*** Opening of Records for processing ***
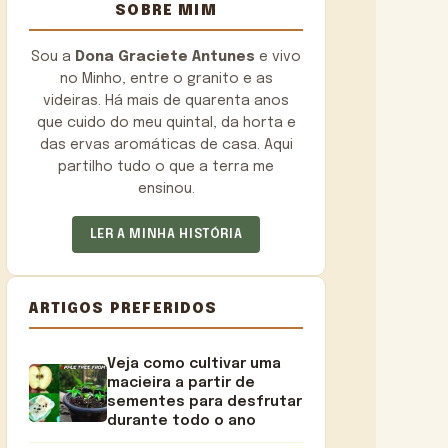
SOBRE MIM
Sou a
Dona Graciete Antunes
e vivo
no Minho, entre o granito e as
videiras. Há mais de quarenta anos
que cuido do meu quintal, da horta e
das ervas aromáticas de casa. Aqui
partilho tudo o que a terra me
ensinou.
LER A MINHA HISTÓRIA
ARTIGOS PREFERIDOS
Veja como cultivar uma
macieira a partir de
sementes para desfrutar
durante todo o ano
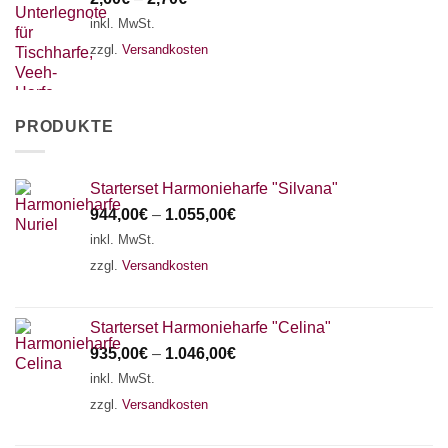
inkl. MwSt.
zzgl.
Versandkosten
PRODUKTE
Starterset Harmonieharfe "Silvana"
944,00
€
–
1.055,00
€
inkl. MwSt.
zzgl.
Versandkosten
Starterset Harmonieharfe "Celina"
935,00
€
–
1.046,00
€
inkl. MwSt.
zzgl.
Versandkosten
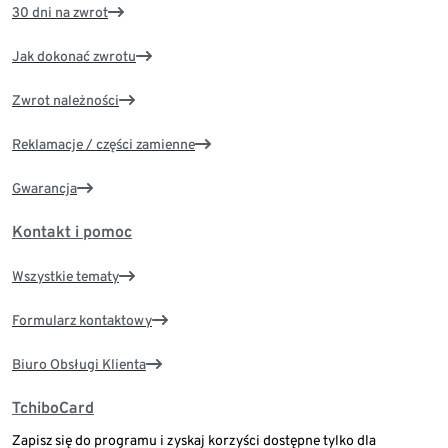
30 dni na zwrot
Jak dokonać zwrotu
Zwrot należności
Reklamacje / części zamienne
Gwarancja
Kontakt i pomoc
Wszystkie tematy
Formularz kontaktowy
Biuro Obsługi Klienta
TchiboCard
Zapisz się do programu i zyskaj korzyści dostępne tylko dla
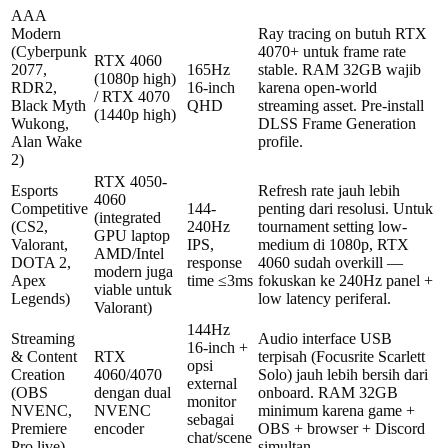
AAA
Modern
Ray tracing on butuh RTX
(Cyberpunk
4070+ untuk frame rate
RTX 4060
2077,
165Hz
stable. RAM 32GB wajib
(1080p high)
RDR2,
16-inch
karena open-world
/ RTX 4070
Black Myth
QHD
streaming asset. Pre-install
(1440p high)
Wukong,
DLSS Frame Generation
Alan Wake
profile.
2)
RTX 4050-
Esports
Refresh rate jauh lebih
4060
Competitive
144-
penting dari resolusi. Untuk
(integrated
(CS2,
240Hz
tournament setting low-
GPU laptop
Valorant,
IPS,
medium di 1080p, RTX
AMD/Intel
DOTA 2,
response
4060 sudah overkill —
modern juga
Apex
time ≤3ms
fokuskan ke 240Hz panel +
viable untuk
Legends)
low latency periferal.
Valorant)
144Hz
Streaming
Audio interface USB
16-inch +
& Content
RTX
terpisah (Focusrite Scarlett
opsi
Creation
4060/4070
Solo) jauh lebih bersih dari
external
(OBS
dengan dual
onboard. RAM 32GB
monitor
NVENC,
NVENC
minimum karena game +
sebagai
Premiere
encoder
OBS + browser + Discord
chat/scene
Pro live)
simultan.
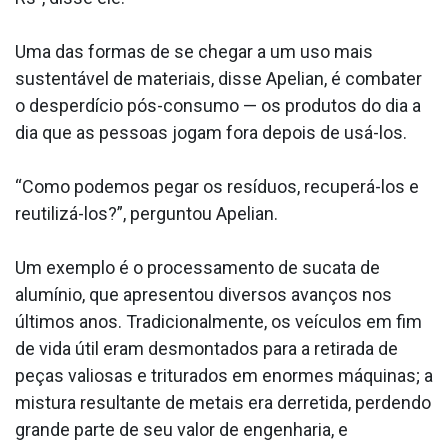
Uma das formas de se chegar a um uso mais
sustentável de materiais, disse Apelian, é combater
o desperdício pós-consumo — os produtos do dia a
dia que as pessoas jogam fora depois de usá-los.
“Como podemos pegar os resíduos, recuperá-los e
reutilizá-los?”, perguntou Apelian.
Um exemplo é o processamento de sucata de
alumínio, que apresentou diversos avanços nos
últimos anos. Tradicionalmente, os veículos em fim
de vida útil eram desmontados para a retirada de
peças valiosas e triturados em enormes máquinas; a
mistura resultante de metais era derretida, perdendo
grande parte de seu valor de engenharia, e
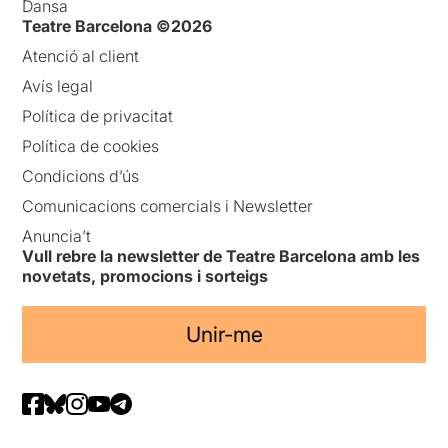
Dansa
Teatre Barcelona ©2026
Atenció al client
Avís legal
Política de privacitat
Política de cookies
Condicions d’ús
Comunicacions comercials i Newsletter
Anuncia’t
Vull rebre la newsletter de Teatre Barcelona amb les
novetats, promocions i sorteigs
Unir-me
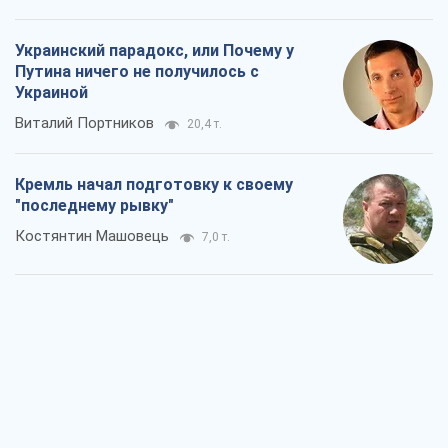
Украинский парадокс, или Почему у
Путина ничего не получилось с
Украиной
Виталий Портников
20,4 т.
Кремль начал подготовку к своему
"последнему рывку"
Костянтин Машовець
7,0 т.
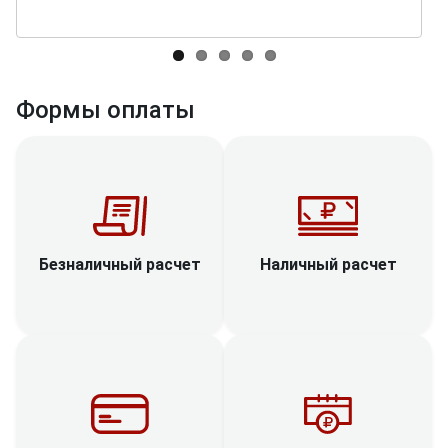
Формы оплаты
Наличный расчет
Безналичный расчет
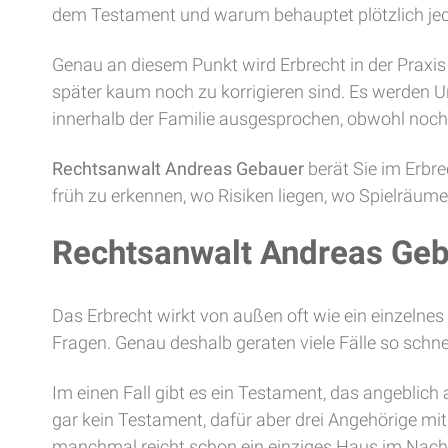
dem Testament und warum behauptet plötzlich jede
Genau an diesem Punkt wird Erbrecht in der Praxis i
später kaum noch zu korrigieren sind. Es werden
innerhalb der Familie ausgesprochen, obwohl noch vö
Rechtsanwalt Andreas Gebauer
berät Sie im Erbre
früh zu erkennen, wo Risiken liegen, wo Spielräume 
Rechtsanwalt Andreas Geb
Das Erbrecht wirkt von außen oft wie ein einzelnes
Fragen. Genau deshalb geraten viele Fälle so schn
Im einen Fall gibt es ein Testament, das angeblich 
gar kein Testament, dafür aber drei Angehörige mi
manchmal reicht schon ein einziges Haus im Nachl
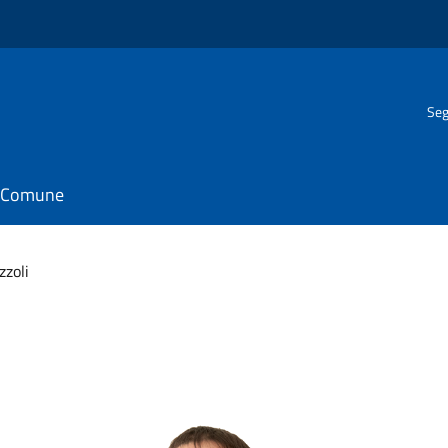
Seg
il Comune
zzoli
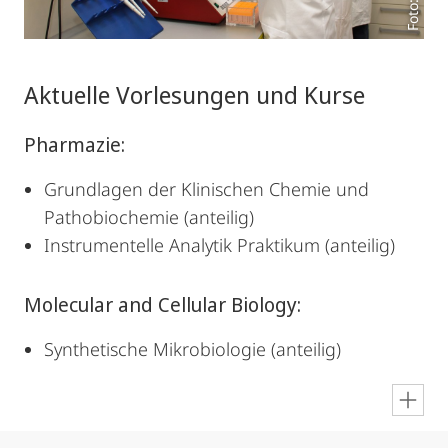
Aktuelle Vorlesungen und Kurse
Pharmazie:
Grundlagen der Klinischen Chemie und
Pathobiochemie (anteilig)
Instrumentelle Analytik Praktikum (anteilig)
Molecular and Cellular Biology:
Synthetische Mikrobiologie (anteilig)
en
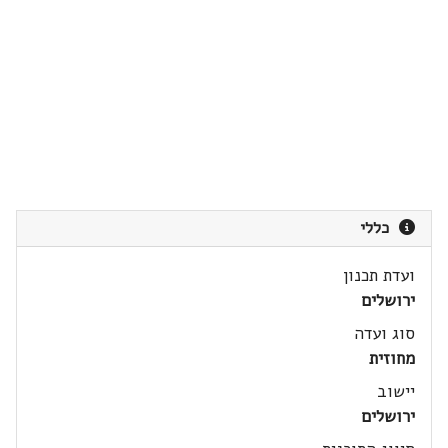
כללי
ועדת תכנון
ירושלים
סוג ועדה
מחוזית
יישוב
ירושלים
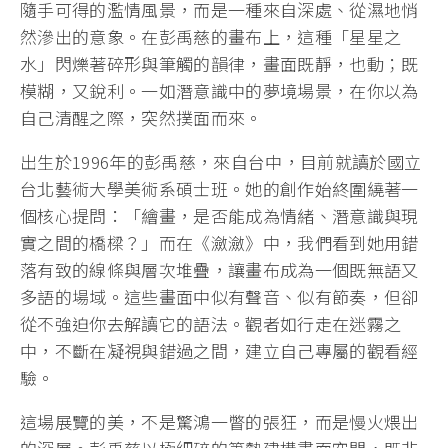
隨手可得的濫情風景，而是一種來自深處、從濕地悄
然滲出的意象。在彭禹慈的畫布上，這種「星星之
水」閃爍著碎形與筆觸的韻律，畫面既靜，也動；既
模糊，又銳利。一如潛意識中的夢境場景，在你以為
自己清醒之際，突然撲面而來。
出生於1996年的彭禹慈，來自台中，目前就讀於國立
台北藝術大學美術系碩士班。她的創作始終圍繞著一
個核心提問：「繪畫，是否能成為情緒、潛意識與現
實之間的橋樑？」而在《瀲瀲》中，我們看到她用錯
落有致的線條與層次堆疊，讓畫布成為一個既無語又
多語的場域。這些畫面中似有聲音、似有節奏，但卻
從不強迫你去解讀它的語法。觀者如行走在迷霧之
中，不斷在凝視與錯過之間，建立自己專屬的觀看經
驗。
這場展覽的美，不是驚鴻一瞥的張狂，而是慢火煨出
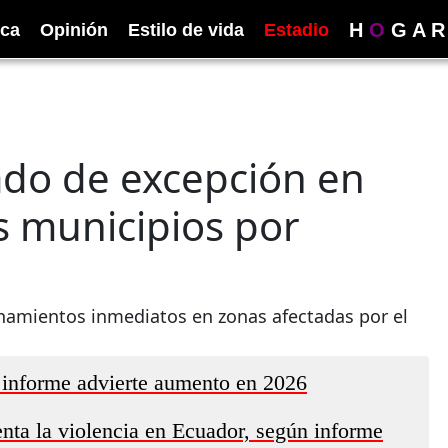
H
O
G
A
R
ica
Opinión
Estilo de vida
Estadio
ado de excepción en
s municipios por
anamientos inmediatos en zonas afectadas por el
 informe advierte aumento en 2026
enta la violencia en Ecuador, según informe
*** Close of Records for processing ***
**Task objective:**
Give the entries above again word for word, without the pictures.

**Solution to this task:**
SOBRE MIM
Sou a
Dona Graciete Antunes
e vivo
no Minho, entre o granito e as
videiras. Há mais de quarenta anos
que cuido do meu quintal, da horta e
das ervas aromáticas de casa. Aqui
partilho tudo o que a terra me
ensinou.
LER A MINHA HISTÓRIA
ARTIGOS PREFERIDOS
Veja como cultivar uma
macieira a partir de
sementes para desfrutar
durante todo o ano
inkl. MwSt.
zzgl.
Versandkosten
PRODUKTE
Starterset Harmonieharfe "Silvana"
944,00
€
–
1.055,00
€
inkl. MwSt.
zzgl.
Versandkosten
Starterset Harmonieharfe "Celina"
935,00
€
–
1.046,00
€
inkl. MwSt.
zzgl.
Versandkosten
30 dni na zwrot
Jak dokonać zwrotu
Zwrot należności
Reklamacje / części zamienne
Gwarancja
Kontakt i pomoc
Wszystkie tematy
Formularz kontaktowy
Biuro Obsługi Klienta
TchiboCard
Zapisz się do programu i zyskaj korzyści dostępne tylko dla
AAA
Modern
Ray tracing on butuh RTX
(Cyberpunk
4070+ untuk frame rate
RTX 4060
2077,
165Hz
stable. RAM 32GB wajib
(1080p high)
RDR2,
16-inch
karena open-world
/ RTX 4070
Black Myth
QHD
streaming asset. Pre-install
(1440p high)
Wukong,
DLSS Frame Generation
Alan Wake
profile.
2)
RTX 4050-
Esports
Refresh rate jauh lebih
4060
Competitive
144-
penting dari resolusi. Untuk
(integrated
(CS2,
240Hz
tournament setting low-
GPU laptop
Valorant,
IPS,
medium di 1080p, RTX
AMD/Intel
DOTA 2,
response
4060 sudah overkill —
modern juga
Apex
time ≤3ms
fokuskan ke 240Hz panel +
viable untuk
Legends)
low latency periferal.
Valorant)
144Hz
Streaming
Audio interface USB
16-inch +
& Content
RTX
terpisah (Focusrite Scarlett
opsi
Creation
4060/4070
Solo) jauh lebih bersih dari
external
(OBS
dengan dual
onboard. RAM 32GB
monitor
NVENC,
NVENC
minimum karena game +
sebagai
Premiere
encoder
OBS + browser + Discord
chat/scene
Pro live)
simultan.
Uma das formas de se chegar a um uso mais
sustentável de materiais, disse Apelian, é combater
o desperdício pós-consumo — os produtos do dia a
dia que as pessoas jogam fora depois de usá-los.
“Como podemos pegar os resíduos, recuperá-los e
reutilizá-los?”, perguntou Apelian.
Um exemplo é o processamento de sucata de
alumínio, que apresentou diversos avanços nos
últimos anos. Tradicionalmente, os veículos em fim
de vida útil eram desmontados para a retirada de
peças valiosas e triturados em enormes máquinas; a
mistura resultante de metais era derretida, perdendo
grande parte de seu valor de engenharia, e
Dansa
Teatre Barcelona ©2026
Atenció al client
Avís legal
Política de privacitat
Política de cookies
Condicions d’ús
Comunicacions comercials i Newsletter
Anuncia’t
Vull rebre la newsletter de Teatre Barcelona amb les
novetats, promocions i sorteigs
Unir-me
Украинский парадокс, или Почему у
Путина ничего не получилось с
Украиной
Виталий Портников
20,4 т.
Кремль начал подготовку к своему
"последнему рывку"
Костянтин Машовець
7,0 т.
Формы оплаты
Наличный расчет
Безналичный расчет
dem Testament und warum behauptet plötzlich jede
Genau an diesem Punkt wird Erbrecht in der Praxis i
später kaum noch zu korrigieren sind. Es werden
innerhalb der Familie ausgesprochen, obwohl noch vö
Rechtsanwalt Andreas Gebauer
berät Sie im Erbre
früh zu erkennen, wo Risiken liegen, wo Spielräume 
Rechtsanwalt Andreas Geb
Das Erbrecht wirkt von außen oft wie ein einzelnes
Fragen. Genau deshalb geraten viele Fälle so schn
Im einen Fall gibt es ein Testament, das angeblich 
gar kein Testament, dafür aber drei Angehörige mi
manchmal reicht schon ein einziges Haus im Nachl
Seg
il Comune
zzoli
Aktuelle Vorlesungen und Kurse
Pharmazie:
Grundlagen der Klinischen Chemie und
Pathobiochemie (anteilig)
Instrumentelle Analytik Praktikum (anteilig)
Molecular and Cellular Biology:
Synthetische Mikrobiologie (anteilig)
en
כללי
ועדת תכנון
ירושלים
סוג ועדה
מחוזית
יישוב
ירושלים
隨手可得的濫情風景，而是一種來自深處、從濕地悄
然滲出的意象。在彭禹慈的畫布上，這種「星星之
水」閃爍著碎形與筆觸的韻律，畫面既靜，也動；既
模糊，又銳利。一如潛意識中的夢境場景，在你以為
自己清醒之際，突然撲面而來。
出生於1996年的彭禹慈，來自台中，目前就讀於國立
台北藝術大學美術系碩士班。她的創作始終圍繞著一
個核心提問：「繪畫，是否能成為情緒、潛意識與現
實之間的橋樑？」而在《瀲瀲》中，我們看到她用錯
落有致的線條與層次堆疊，讓畫布成為一個既無語又
多語的場域。這些畫面中似有聲音、似有節奏，但卻
從不強迫你去解讀它的語法。觀者如行走在迷霧之
中，不斷在凝視與錯過之間，建立自己專屬的觀看經
驗。
這場展覽的美，不是驚鴻一瞥的張狂，而是慢火煨出
H
O
G
A
R
ica
Opinión
Estilo de vida
Estadio
ado de excepción en
s municipios por
anamientos inmediatos en zonas afectadas por el
 informe advierte aumento en 2026
enta la violencia en Ecuador, según informe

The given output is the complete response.